### PARTS OF THE EXERCISE
**a.** Answer these about the on-call passage:
(i) What is the most time Google lets its SREs spend on purely operational work?
(ii) How long a stretch of secondary on-call did the team find worked better?
(iii) When in the week does the team typically hold its on-call handover meeting?
**b.** Can you carry the on-call passage forward from its last sentence?

### TEXT SHOWN
────

Over time, applying long-term fixes to the causes of your alerts will make your service more resilient, and make your team's time on-call a lot less stressful.
Google make this possible for their own SRE's by blocking them from spending more than 50% of their time on operational work:
We cap the amount of time SREs spend on purely operational work at 50%; at minimum, 50% of an SRE’s time should be allocated to engineering projects that further scale the impact of the team through automation, in addition to improving the service. — Google's SRE Book
In order to help drive the continuous improvement aspect of on-call, it helps to have an engineer on secondary on-call.
While the primary on-call engineer answers pages at any time of the day for a week, the secondary on-call engineer's main job is to make the primary on-call engineer's life easier. They can assist primary with investigations when a particularly bad incident occurs, but their main focus should be improving service reliability (by improving the codebase) and generally ensuring primary doesn't get paged each week for the same reason.
While in the past we've had secondary on-call for only one week at a time, we found that due to ramp up time, a month of secondary on-call worked better.
As secondary on-call doesn't answer pages overnight, you can typically assign newer engineers to the role so they get familiar with your team's documentation and runbooks, and can help improve them further.
You should hold a meeting to handover on-call responsibilities between engineers as one shift ends and another begins. We typically hold these in the middle of the week, as most major issues for the week typically surface by then.

────

### SOURCE EXCERPT
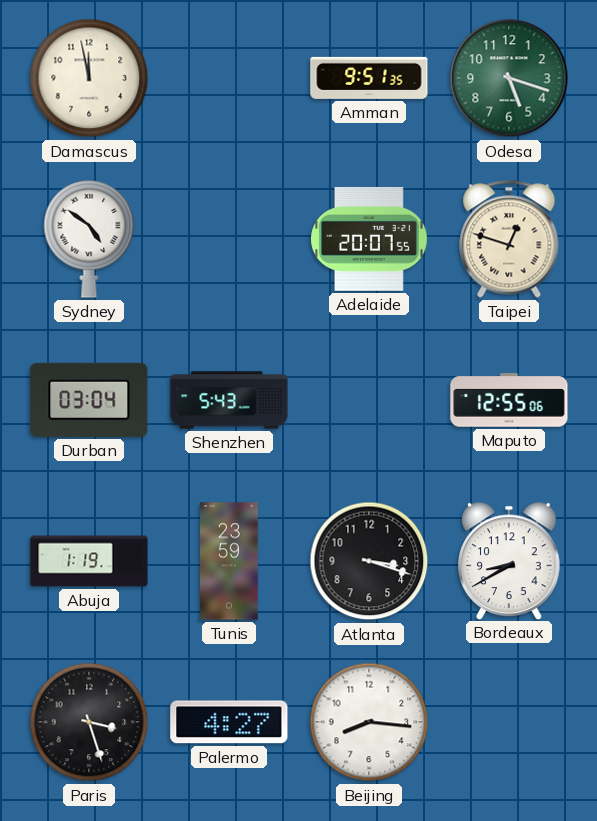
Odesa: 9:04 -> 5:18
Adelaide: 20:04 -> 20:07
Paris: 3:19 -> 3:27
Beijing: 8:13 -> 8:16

────

### RESPONSES IN ORDER
**a.**
(i) 50% of their time.
(ii) A month.
(iii) In the middle of the week.

**b.**
In the meeting, the engineer whose on-call shift is ending talks through the alerts that were fired, whether they were resolved, or if they still require attention.
Let anyone on your team attend these meetings (particularly new employees), as it helps them get familiar with the service that they'll eventually be on-call for.
I wrote this article from the perspective of an employee of a large tech company (thousands of engineers), which implemented Google's SRE book while being aware of our own needs.
In our case, we have our regular software engineers that build the service also handle on-call for it.
Be aware that blindly implementing the recommendations provided here will not automatically make your company successful. Large tech companies adopt these practices as a means of managing their success - not because these practices alone make them successful.
That being said, if your on-call staff are constantly fighting fires, or the on-call experience isn't generally improving week to week, hopefully some of these recommendations will help.